Cell health and apoptosis assessments revealed significant synergy between RPT1G and venetoclax in AML cells that are sensitive to venetoclax treatment, such as MV4;11, Molm 13, and ML-2, as well as venetoclax-resistant cells, including OCI-AML3 and THP1. Notably, synergy with venetoclax was also observed in cells that are resistant to RPT1G monotherapy, including HL-60 and Kasumi-1 cells. Moreover, we developed a venetoclax-resistant MV4;11 cell line (MV4;11-VR) showing over 50-fold increase in IC50 to venetoclax and observed strong synergy between RPT1G and venetoclax in these cells. Further analyses revealed that RPT1G and venetoclax synergized to reduce total cellular NAD⁺ in MV4;11 cells. While RPT1G exhibits mostly additive or modestly synergistic effects with AML standard-of-care agents, cytarabine and azacitidine, the synergy between RPT1G and venetoclax was maintained in MV4;11 cells in the presence of either agent. Moreover, RPT1G strongly synergizes with olaparib, a poly(ADP-ribose) polymerase inhibitor, and olaparib further enhanced the synergy between RPT1G and venetoclax.

In contrast, RPT1G and venetoclax showed mostly additive or antagonistic effects in cultured human peripheral mononuclear cells from healthy donors. As RPT1G exhibits a favorable safety profile in animal toxicology studies and none of the adverse hematological toxicities of venetoclax, the use of this combination strategy could lower the dose of venetoclax required to achieve efficacy against AML cells and increase the safety margin of venetoclax-based regimens.

B-cell lymphoma-extra large (BCL-XL) and myeloid cell leukemia 1 (MCL-1) are targets of interest to overcome venetoclax resistance, however, there are concerns over elevated on-target toxicities. We observed significant synergies between RPT1G and navitoclax, an inhibitor to multiple BCL-2 family proteins, as well as RPT1G and the MCL-1 inhibitor AMG-176. Of note, navitoclax or AMG-176 further enhanced the synergy between RPT1G and venetoclax in MV4;11-VR cells.

The efficacy of the RPT1G and venetoclax combination was further evaluated in a MV4;11-luc mouse xenograft model. At doses of RPT1G and venetoclax that exhibited modest effects as monotherapies, the combination of the two agents significantly reduced the leukemia burden in mice, while showing no observable toxicities.
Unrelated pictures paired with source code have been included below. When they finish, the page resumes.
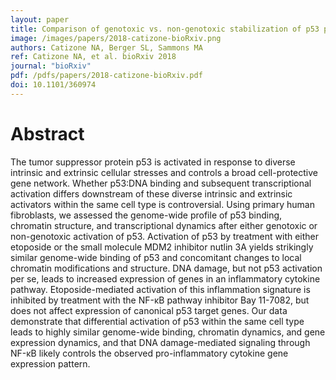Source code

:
 ```yaml
---
layout: paper
title: Comparison of genotoxic vs. non-genotoxic stabilization of p53 provides insight into parallel stress-responsive transcriptional networks
image: /images/papers/2018-catizone-bioRxiv.png
authors: Catizone NA, Berger SL, Sammons MA
ref: Catizone NA, et al. bioRxiv 2018
journal: "bioRxiv"
pdf: /pdfs/papers/2018-catizone-bioRxiv.pdf
doi: 10.1101/360974
---
```


# Abstract

The tumor suppressor protein p53 is activated in response to diverse intrinsic and extrinsic cellular stresses and controls a broad cell-protective gene network. Whether p53:DNA binding and subsequent transcriptional activation differs downstream of these diverse intrinsic and extrinsic activators within the same cell type is controversial. Using primary human fibroblasts, we assessed the genome-wide profile of p53 binding, chromatin structure, and transcriptional dynamics after either genotoxic or non-genotoxic activation of p53. Activation of p53 by treatment with either etoposide or the small molecule MDM2 inhibitor nutlin 3A yields strikingly similar genome-wide binding of p53 and concomitant changes to local chromatin modifications and structure. DNA damage, but not p53 activation per se, leads to increased expression of genes in an inflammatory cytokine pathway. Etoposide-mediated activation of this inflammation signature is inhibited by treatment with the NF-κB pathway inhibitor Bay 11-7082, but does not affect expression of canonical p53 target genes. Our data demonstrate that differential activation of p53 within the same cell type leads to highly similar genome-wide binding, chromatin dynamics, and gene expression dynamics, and that DNA damage-mediated signaling through NF-κB likely controls the observed pro-inflammatory cytokine gene expression pattern.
In summary, the first-in-class hyperbolic NAMPT inhibitor RPT1G exhibited strong synergy with agents targeting anti-apoptotic BCL-2 family proteins in AML cells, both alone and in the presence of other standard-of-care agents. Given the crucial roles of NAMPT and BCL-2 family proteins in the survival and treatment-resistance of LSCs, RPT1G is emerging as an ideal candidate to be included in novel combinatorial therapies to enhance treatment efficacy of BCL-2 family inhibitors and overcome therapy resistance, improving overall outcome in a wide range of patients with AML and potentially other hematological malignancies.